While a sea change for the talented young chef might come as a surprise to some – his CV reads like a roll-call of Sydney's finest diners (Est, Marque, Bilson's) – the Gold Coast is not uncharted territory.
"I worked on the Gold Coast during my second year as an apprentice and Karla, my wife, is from the Coast," Munoz Labart says. "For us it's a choice of lifestyle and a chance to bring something new to the area."
In what promises to be another boon for Australia's burgeoning regional dining scene, the husband-and-wife team are looking to keep Restaurant Labart simple in all respects, from the 60-seat dining room's pared-back palette to a compact kitchen team.
"The plan is to have five in the kitchen, with four different sections and another team member on the pass," Munoz Labart says. "I think having a smaller restaurant has the benefit of getting to oversee a lot of things."
Most of the open kitchen was already in place when the couple took over the space, but they've installed two Japanese barbecues, "the idea being that everything gets touched with a bit of fire," the chef says.
To start with, that might be blackened organic baby leeks from Green Cauldron Farm in northern New South Wales accompanied by local spanner crab meat in an emulsified, seaweed-spiked stock of their shells, or a more substantial char-grilled rack of lamb with pickled turnips and a tangy green herb sauce.
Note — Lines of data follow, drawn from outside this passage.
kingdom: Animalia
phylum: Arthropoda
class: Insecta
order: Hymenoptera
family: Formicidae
Smaller dishes include a mussel ceviche with avocado on toasted sourdough from Burleigh Baker – the chef's rendition of a Chilean classic he grew up eating – but the menu will change often.
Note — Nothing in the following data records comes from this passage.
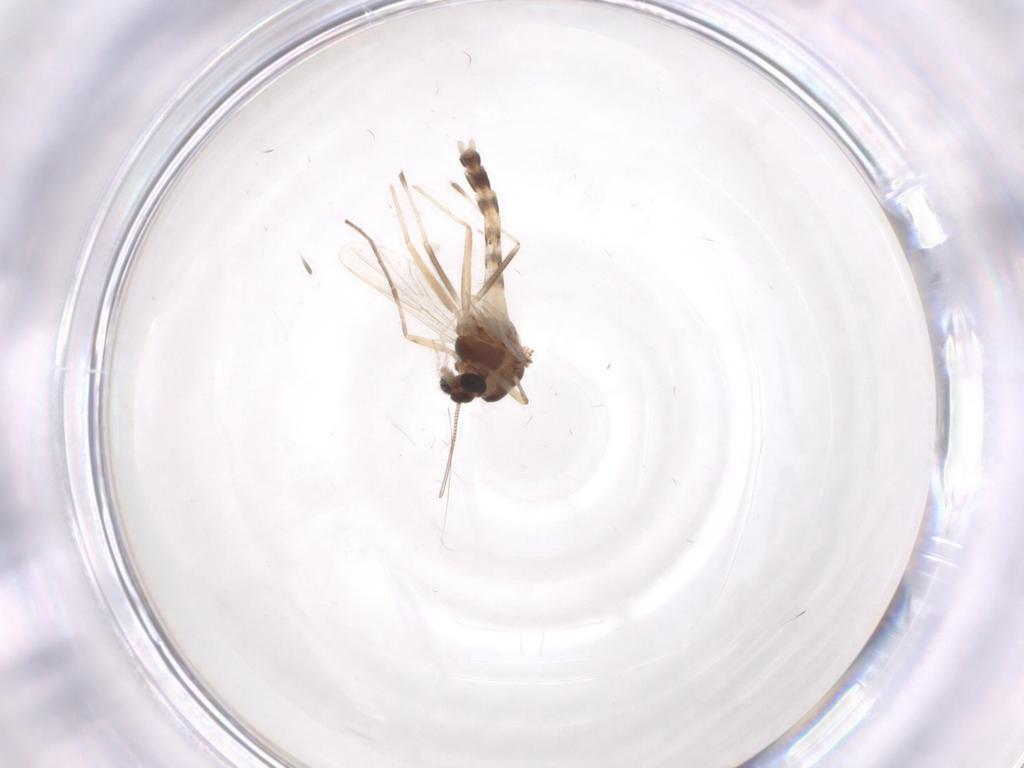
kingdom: Animalia
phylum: Arthropoda
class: Insecta
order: Diptera
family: Chironomidae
"There's no real fish market up here or in Brisbane so we are using a seafood supplier run by a family called Northern Rivers Seafood in Ballina," Munoz Labart says. "It will keep us on our toes and keep people coming back because we'll constantly be changing it up."
For now, barbecued king prawns, coated in a shellfish butter with the added pop of finger lime, are one of the smaller dishes on offer; elsewhere, seared mulloway finished with peas, dill and horseradish may seal the deal for hungrier diners.
On the concise wine list designed by Tristan Habeck of Whole Bunch Wines expect minimal intervention drops from near and far, like Tom Shobbrook's skinsy chenin blanc or the SP68 Rosso, a standout blend from Sicilian producer Arianna Occhipinti. When it comes to beers, the script stays craft-focused and super-local with brews from the likes of Black Hops and Balter.
That local lens is also applied to the look and feel of the venue. The fit-out by Gold Coast-based group Open Projects deploys natural tones to evoke what the chef calls a "cosy, Parisian feel: a little bit old-school, but still contemporary". Then there's the tableware, the handiwork of local studio Marloe Marloe, whose plates have graced the tables of Paper Daisy in Cabarita Beach and Sydney's Nel.
"Marloe is someone I just happened to come across while doing my research on local ceramicists up here," Munoz Labart says. "She's done every single plate we have from side plates to dinner plates to ramekins to vases for our flowers – everything is bespoke."
Though not yet open, there's been no shortage of early support for Restaurant Labart.
"I've had numerous calls from restaurateurs offering their help, excited that we're doing this here and not in Byron," the chef says. "The idea is to really put a stamp on Burleigh. We want people to jump over and come visit us."
Sounds like an invitation worth accepting.
Restaurant Labart, 8 West St, Burleigh Heads, Qld, (07) 5576 3498, restaurantlabart.com. Lunch Fri-Sun 12pm-3.30pm; dinner Wed-Sun 6pm-11.30pm.